### EXTRACTED DATA

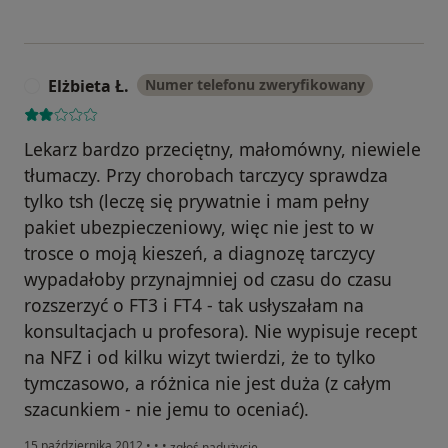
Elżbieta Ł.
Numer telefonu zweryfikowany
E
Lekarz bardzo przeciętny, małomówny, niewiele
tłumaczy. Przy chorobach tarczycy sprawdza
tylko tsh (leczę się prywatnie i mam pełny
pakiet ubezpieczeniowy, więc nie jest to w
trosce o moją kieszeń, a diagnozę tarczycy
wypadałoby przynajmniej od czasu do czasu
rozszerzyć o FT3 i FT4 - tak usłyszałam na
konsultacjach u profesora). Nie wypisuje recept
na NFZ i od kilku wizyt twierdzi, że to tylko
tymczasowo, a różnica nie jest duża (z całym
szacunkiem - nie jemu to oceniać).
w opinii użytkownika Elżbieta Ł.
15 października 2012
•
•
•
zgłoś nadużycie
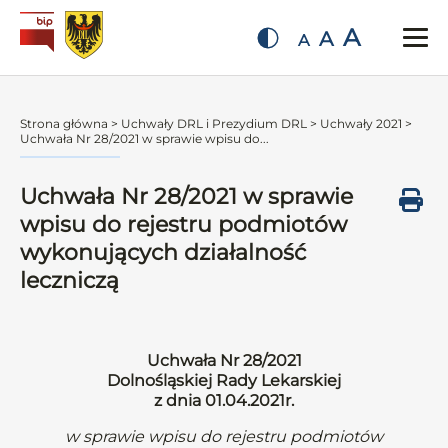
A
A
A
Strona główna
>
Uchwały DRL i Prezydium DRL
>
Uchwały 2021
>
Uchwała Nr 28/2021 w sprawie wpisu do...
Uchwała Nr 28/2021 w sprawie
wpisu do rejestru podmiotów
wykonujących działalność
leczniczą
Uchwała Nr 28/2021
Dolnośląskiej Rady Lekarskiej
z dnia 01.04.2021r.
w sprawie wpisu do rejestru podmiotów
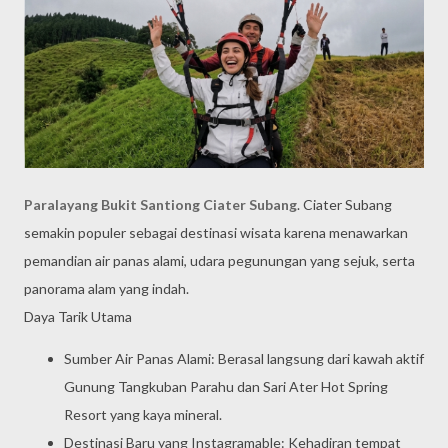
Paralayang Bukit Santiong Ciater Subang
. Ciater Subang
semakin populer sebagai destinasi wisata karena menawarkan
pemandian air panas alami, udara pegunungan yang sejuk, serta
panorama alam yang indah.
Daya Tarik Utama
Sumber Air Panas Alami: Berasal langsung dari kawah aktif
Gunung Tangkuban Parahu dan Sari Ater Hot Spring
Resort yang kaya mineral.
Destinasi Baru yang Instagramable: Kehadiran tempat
--
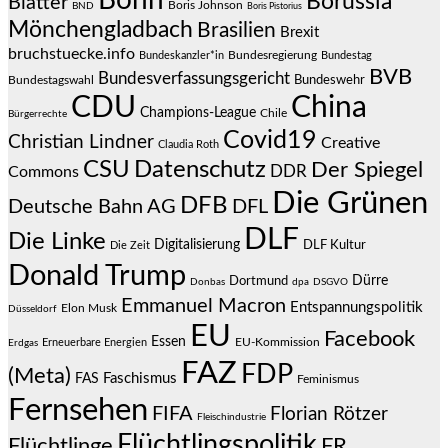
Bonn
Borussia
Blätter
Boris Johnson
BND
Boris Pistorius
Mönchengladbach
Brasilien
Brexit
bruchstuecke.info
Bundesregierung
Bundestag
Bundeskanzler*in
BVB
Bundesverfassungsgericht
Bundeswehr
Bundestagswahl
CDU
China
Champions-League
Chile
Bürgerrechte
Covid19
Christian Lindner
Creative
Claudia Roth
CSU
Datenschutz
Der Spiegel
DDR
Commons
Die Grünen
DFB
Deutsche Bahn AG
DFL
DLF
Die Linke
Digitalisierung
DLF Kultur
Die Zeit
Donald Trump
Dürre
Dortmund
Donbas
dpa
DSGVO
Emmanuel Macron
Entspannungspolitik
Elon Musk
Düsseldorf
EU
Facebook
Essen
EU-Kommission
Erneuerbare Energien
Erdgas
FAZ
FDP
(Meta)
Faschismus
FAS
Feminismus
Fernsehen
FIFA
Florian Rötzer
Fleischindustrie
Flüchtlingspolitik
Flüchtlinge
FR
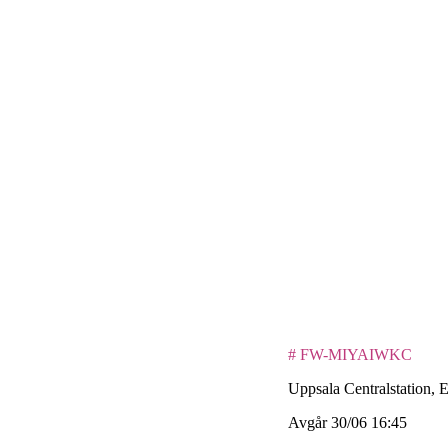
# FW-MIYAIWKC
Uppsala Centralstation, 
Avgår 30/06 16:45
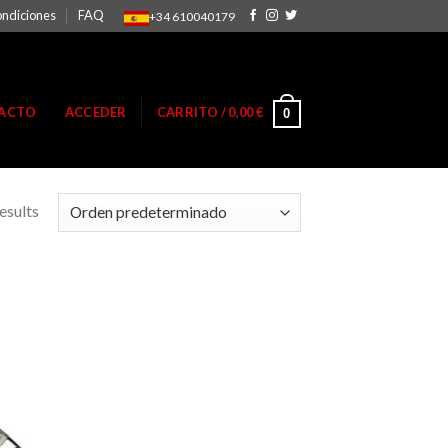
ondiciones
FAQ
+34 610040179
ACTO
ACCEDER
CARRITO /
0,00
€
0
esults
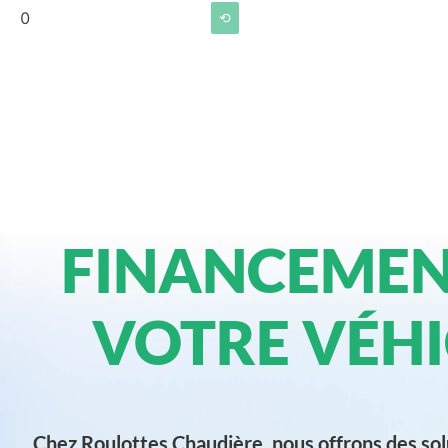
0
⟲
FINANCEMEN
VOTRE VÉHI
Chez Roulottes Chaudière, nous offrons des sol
==
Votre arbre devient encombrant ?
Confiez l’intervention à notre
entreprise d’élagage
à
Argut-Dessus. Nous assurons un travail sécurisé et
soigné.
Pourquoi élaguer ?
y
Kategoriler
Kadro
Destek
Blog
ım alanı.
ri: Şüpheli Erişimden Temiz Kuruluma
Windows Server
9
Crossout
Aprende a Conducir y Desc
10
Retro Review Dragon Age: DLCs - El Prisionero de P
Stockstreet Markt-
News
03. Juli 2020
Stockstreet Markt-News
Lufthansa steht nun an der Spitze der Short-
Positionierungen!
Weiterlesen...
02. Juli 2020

### THE PROBLEM
Extract the lines of the preceding material that run from the line with "Gunung Tangkuban Parahu" through the line with "Destinasi Baru yang", inclusive, reproducing them exactly and adding nothing.

### ANSWER TO THIS EXERCISE
Gunung Tangkuban Parahu dan Sari Ater Hot Spring
Resort yang kaya mineral.
Destinasi Baru yang Instagramable: Kehadiran tempat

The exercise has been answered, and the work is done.